In the excerpt below about a trial judge's comments to a jury, why does the judge submit the issue of liability to the jury even though he believes the defendant was negligent? Please answer in one to three sentences.

START Excerpted text

We turn now to the more difficult question concerning the trial judge’s comments to the jury. With regard to what facts the jury was to find, the judge said “broadly and generally, it relates to the issue of liability, whether or not the accident was caused from the fault of the defendant and without any fault of the plaintiff.” He then stated:

Now it is rather clear in this case that the defendant is negligent and her negligence was responsible for the accident — the Court believes that the facts indicate that — and that the plaintiff was not negligent but, out of fairness, you may disagree with the Court and, out of fairness, the Court is going to submit the issue of liability to you and you may find in favor of the defendant if you want to — if you believe the facts to warrant you in making such a finding, under the instructions that the Court gives you.

After impartially stating the contentions of both parties and defining basic terms, the judge continued:

As the Court instructed you in the beginning, I do not think that there is any issue of fact for this jury to pass upon on the question of liability. I think the question of liability is clearly against the defendant but I am submitting it to you in the event that you wish to disagree with the Court, and you have that right, of course, because you are triers of the fact.

END Excerpted text
START Data records

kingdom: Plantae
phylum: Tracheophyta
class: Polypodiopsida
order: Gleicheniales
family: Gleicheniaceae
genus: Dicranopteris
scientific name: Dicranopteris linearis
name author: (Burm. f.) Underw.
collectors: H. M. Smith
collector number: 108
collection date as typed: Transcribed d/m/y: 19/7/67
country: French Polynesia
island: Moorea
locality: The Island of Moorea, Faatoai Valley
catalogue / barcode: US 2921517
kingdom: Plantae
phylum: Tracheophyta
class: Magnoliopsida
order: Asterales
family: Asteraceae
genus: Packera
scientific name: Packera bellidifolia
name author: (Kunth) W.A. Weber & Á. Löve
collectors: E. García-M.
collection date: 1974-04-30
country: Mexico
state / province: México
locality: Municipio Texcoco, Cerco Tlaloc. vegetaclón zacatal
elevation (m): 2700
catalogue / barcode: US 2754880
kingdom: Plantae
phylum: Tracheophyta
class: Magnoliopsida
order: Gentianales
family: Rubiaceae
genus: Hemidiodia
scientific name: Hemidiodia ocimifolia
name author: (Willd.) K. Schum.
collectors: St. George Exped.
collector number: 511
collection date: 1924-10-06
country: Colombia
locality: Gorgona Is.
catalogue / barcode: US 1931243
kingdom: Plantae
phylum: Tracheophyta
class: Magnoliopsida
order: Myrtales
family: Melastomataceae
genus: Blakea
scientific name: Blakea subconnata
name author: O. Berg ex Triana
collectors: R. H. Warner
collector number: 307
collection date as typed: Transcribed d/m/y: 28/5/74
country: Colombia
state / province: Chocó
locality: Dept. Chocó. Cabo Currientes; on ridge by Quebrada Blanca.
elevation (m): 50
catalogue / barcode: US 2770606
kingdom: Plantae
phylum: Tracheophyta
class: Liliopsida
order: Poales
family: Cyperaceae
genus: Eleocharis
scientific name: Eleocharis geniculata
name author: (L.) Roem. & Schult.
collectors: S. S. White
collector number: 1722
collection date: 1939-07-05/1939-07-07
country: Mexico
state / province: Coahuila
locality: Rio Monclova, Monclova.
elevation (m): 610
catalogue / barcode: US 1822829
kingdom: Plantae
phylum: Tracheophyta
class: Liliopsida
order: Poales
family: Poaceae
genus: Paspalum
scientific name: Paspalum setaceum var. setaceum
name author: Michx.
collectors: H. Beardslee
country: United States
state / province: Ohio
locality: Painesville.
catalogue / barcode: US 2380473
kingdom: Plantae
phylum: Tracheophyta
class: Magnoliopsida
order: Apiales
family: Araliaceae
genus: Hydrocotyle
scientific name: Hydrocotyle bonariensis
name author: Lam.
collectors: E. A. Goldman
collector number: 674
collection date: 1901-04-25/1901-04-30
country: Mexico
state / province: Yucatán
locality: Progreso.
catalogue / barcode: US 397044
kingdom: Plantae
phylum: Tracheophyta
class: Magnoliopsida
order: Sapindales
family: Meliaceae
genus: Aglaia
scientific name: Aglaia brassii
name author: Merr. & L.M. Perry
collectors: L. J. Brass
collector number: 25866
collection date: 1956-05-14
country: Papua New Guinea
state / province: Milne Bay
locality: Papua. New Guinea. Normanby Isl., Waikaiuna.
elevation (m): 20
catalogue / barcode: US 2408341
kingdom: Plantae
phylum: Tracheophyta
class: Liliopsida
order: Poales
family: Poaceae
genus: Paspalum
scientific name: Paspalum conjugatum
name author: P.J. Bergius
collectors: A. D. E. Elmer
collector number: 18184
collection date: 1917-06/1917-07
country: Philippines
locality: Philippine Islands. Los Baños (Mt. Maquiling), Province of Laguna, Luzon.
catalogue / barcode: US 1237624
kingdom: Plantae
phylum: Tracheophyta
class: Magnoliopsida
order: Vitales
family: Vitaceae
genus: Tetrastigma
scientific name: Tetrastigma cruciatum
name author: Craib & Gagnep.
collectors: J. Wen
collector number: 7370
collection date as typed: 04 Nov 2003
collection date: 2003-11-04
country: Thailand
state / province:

END Data records

Task output:
The judge says he submits it "out of fairness," because the jury may disagree with the Court. He adds that the jurors have the right to disagree because they are the triers of the fact.